Task details:
Return all entries word for word, but drop any images.

(Records from a collection)
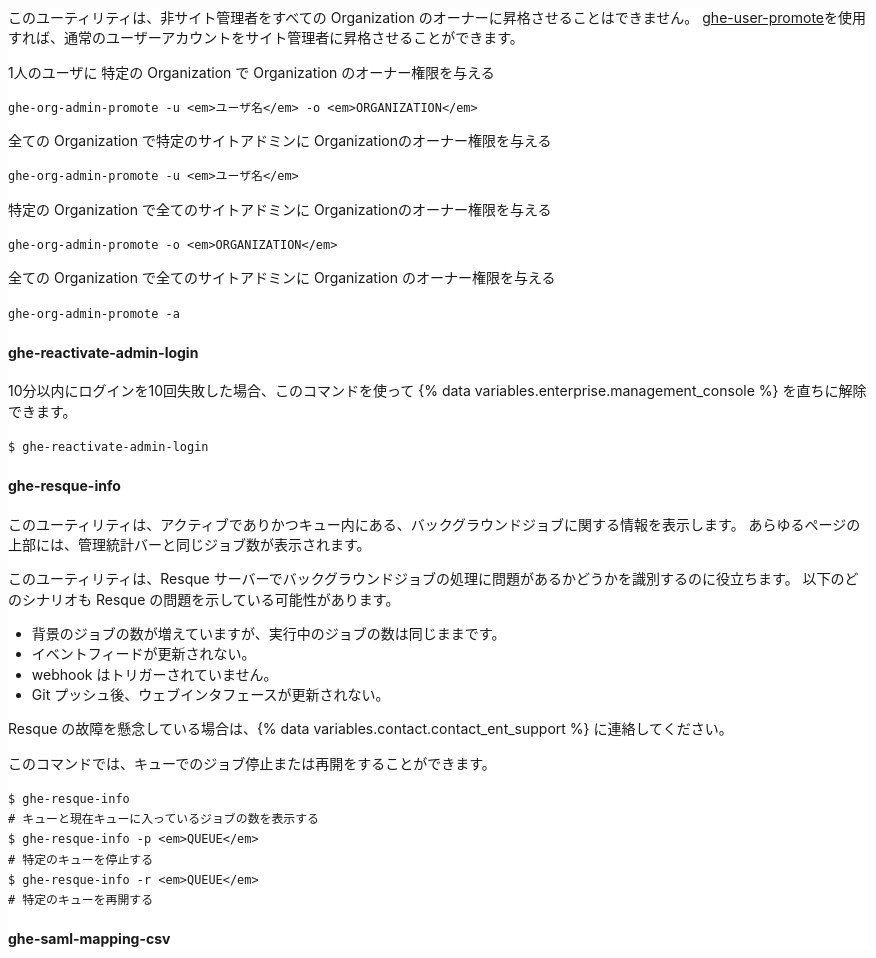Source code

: このユーティリティは、非サイト管理者をすべての Organization のオーナーに昇格させることはできません。 [ghe-user-promote](#ghe-user-promote)を使用すれば、通常のユーザーアカウントをサイト管理者に昇格させることができます。

1人のユーザに 特定の Organization で Organization のオーナー権限を与える

```shell
ghe-org-admin-promote -u <em>ユーザ名</em> -o <em>ORGANIZATION</em>
```

全ての Organization で特定のサイトアドミンに Organizationのオーナー権限を与える

```shell
ghe-org-admin-promote -u <em>ユーザ名</em>
```

特定の Organization で全てのサイトアドミンに Organizationのオーナー権限を与える

```shell
ghe-org-admin-promote -o <em>ORGANIZATION</em>
```

全ての Organization で全てのサイトアドミンに Organization のオーナー権限を与える

```shell
ghe-org-admin-promote -a
```

#### ghe-reactivate-admin-login

10分以内にログインを10回失敗した場合、このコマンドを使って {% data variables.enterprise.management_console %} を直ちに解除できます。

```shell
$ ghe-reactivate-admin-login
```

#### ghe-resque-info

このユーティリティは、アクティブでありかつキュー内にある、バックグラウンドジョブに関する情報を表示します。 あらゆるページの上部には、管理統計バーと同じジョブ数が表示されます。

このユーティリティは、Resque サーバーでバックグラウンドジョブの処理に問題があるかどうかを識別するのに役立ちます。 以下のどのシナリオも Resque の問題を示している可能性があります。

* 背景のジョブの数が増えていますが、実行中のジョブの数は同じままです。
* イベントフィードが更新されない。
* webhook はトリガーされていません。
* Git プッシュ後、ウェブインタフェースが更新されない。

Resque の故障を懸念している場合は、{% data variables.contact.contact_ent_support %} に連絡してください。

このコマンドでは、キューでのジョブ停止または再開をすることができます。

```shell
$ ghe-resque-info
# キューと現在キューに入っているジョブの数を表示する
$ ghe-resque-info -p <em>QUEUE</em>
# 特定のキューを停止する
$ ghe-resque-info -r <em>QUEUE</em>
# 特定のキューを再開する
```

#### ghe-saml-mapping-csv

Completed exercise:
Source code

: このユーティリティは、非サイト管理者をすべての Organization のオーナーに昇格させることはできません。 [ghe-user-promote](#ghe-user-promote)を使用すれば、通常のユーザーアカウントをサイト管理者に昇格させることができます。

1人のユーザに 特定の Organization で Organization のオーナー権限を与える

```shell
ghe-org-admin-promote -u <em>ユーザ名</em> -o <em>ORGANIZATION</em>
```

全ての Organization で特定のサイトアドミンに Organizationのオーナー権限を与える

```shell
ghe-org-admin-promote -u <em>ユーザ名</em>
```

特定の Organization で全てのサイトアドミンに Organizationのオーナー権限を与える

```shell
ghe-org-admin-promote -o <em>ORGANIZATION</em>
```

全ての Organization で全てのサイトアドミンに Organization のオーナー権限を与える

```shell
ghe-org-admin-promote -a
```

#### ghe-reactivate-admin-login

10分以内にログインを10回失敗した場合、このコマンドを使って {% data variables.enterprise.management_console %} を直ちに解除できます。

```shell
$ ghe-reactivate-admin-login
```

#### ghe-resque-info

このユーティリティは、アクティブでありかつキュー内にある、バックグラウンドジョブに関する情報を表示します。 あらゆるページの上部には、管理統計バーと同じジョブ数が表示されます。

このユーティリティは、Resque サーバーでバックグラウンドジョブの処理に問題があるかどうかを識別するのに役立ちます。 以下のどのシナリオも Resque の問題を示している可能性があります。

* 背景のジョブの数が増えていますが、実行中のジョブの数は同じままです。
* イベントフィードが更新されない。
* webhook はトリガーされていません。
* Git プッシュ後、ウェブインタフェースが更新されない。

Resque の故障を懸念している場合は、{% data variables.contact.contact_ent_support %} に連絡してください。

このコマンドでは、キューでのジョブ停止または再開をすることができます。

```shell
$ ghe-resque-info
# キューと現在キューに入っているジョブの数を表示する
$ ghe-resque-info -p <em>QUEUE</em>
# 特定のキューを停止する
$ ghe-resque-info -r <em>QUEUE</em>
# 特定のキューを再開する
```

#### ghe-saml-mapping-csv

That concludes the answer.